Thursday, April 14, 2011

Yellow Fever

Yellow Fever is found in the Americas, Europe and Africa, but is strangely absent from Asia. Formerly, it was quite important in both North and South America, including some cool - weather cities. Currently, it seems to be increasing in importance in Africa, making it not an emerging pathogen, but a re - emerging pathogen. This disease originated in Africa, and likely was introduced to the western hemisphere by the slave trade. In the 1600s – 1800s it caused epidemics in North American cities, including New Orleans, Philadelphia, New York, and Boston in the USA, and Halifax in Canada. Epidemics also occurred in Ireland, Wales, Spain, Uruguay, and Chile. It decimated Napoleon’s army in Haiti in 1802, causing the French to scale back their territorial ambitions in the New World. Yellow Fever virus was the first virus that was shown to be transmitted by a mosquito.

Yellow Fever cycles in both urban and forested (sylvan) environments, though the important hosts and vectors vary among locations. Primates (including grivet, Chlorocebus aethiops ; mangabeys, family Cercopithecidae; bush babies, family Galagidae; baboons, Papio spp.; and chimpanzees, Pan spp.) are the important wild hosts, and yellow fever can be fatal to howler monkeys, Alouatta spp; squirrel monkeys, Saimiri spp.; spider monkeys, Ateles spp.; and owl monkeys, Aotus spp. Typically, infection of monkey populations causes reduction in their density and collapse of the yellow fever epidemic, so the disease moves slowly through the population over a large area, returning after the population is replenished. Mortality among monkeys is much less common in Africa than in the Americas. Other animals such as the anteaters Tamandua tetradactyla and Cyclopes didactylus ; kinkajou, Potos flavus ; and various rodents may be involved as hosts, but their importance is uncertain.


Affected animals display fever, vomiting, pain, dehydration, and prostration, and sometimes hemorrhage including renal failure and death. Human infection produces similar maladies, including liver damage (resulting in jaundice, hence the name ‘ yellow fever ’ ), and up to 75% of affected humans die.

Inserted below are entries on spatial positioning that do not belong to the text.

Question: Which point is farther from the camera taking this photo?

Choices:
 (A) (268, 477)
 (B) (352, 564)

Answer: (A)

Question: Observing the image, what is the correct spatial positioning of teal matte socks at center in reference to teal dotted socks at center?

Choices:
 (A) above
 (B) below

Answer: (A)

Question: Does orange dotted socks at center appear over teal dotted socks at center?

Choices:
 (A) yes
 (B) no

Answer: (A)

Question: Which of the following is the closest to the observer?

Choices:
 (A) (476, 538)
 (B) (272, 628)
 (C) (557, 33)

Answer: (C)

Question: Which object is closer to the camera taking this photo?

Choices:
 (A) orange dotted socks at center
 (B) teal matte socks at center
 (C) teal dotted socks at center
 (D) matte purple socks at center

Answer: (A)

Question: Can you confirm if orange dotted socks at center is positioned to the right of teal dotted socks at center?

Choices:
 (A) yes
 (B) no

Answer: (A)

The mosquito Aedes aegypti is often called the yellow fever mosquito due to its association with yellow fever, particularly in urban situations. Aedes aegypti is particularly dangerous due to its affinity for houses, where it enters and feeds while the inhabitants sleep. Although eliminated from South America in the 1930s and 1940s, A. aegypti has recovered and now poses a significant threat to South American urban areas due to its association with yellow fever. In sylvan (forested) sites of the Americas, other Aedes spp., Haemagogus spp., and Sabathes chloropterus are the important vectors. In Africa, other Aedes spp. and Dicermyia spp. transmit the virus among monkeys and to people. Antimosquito programs have brought yellow fever under control in many urban areas, but in rural areas it remains a threat. It is sometimes referred to as ‘ woodcutter ’ s disease ’ due to its association with forested environments and the people who work there.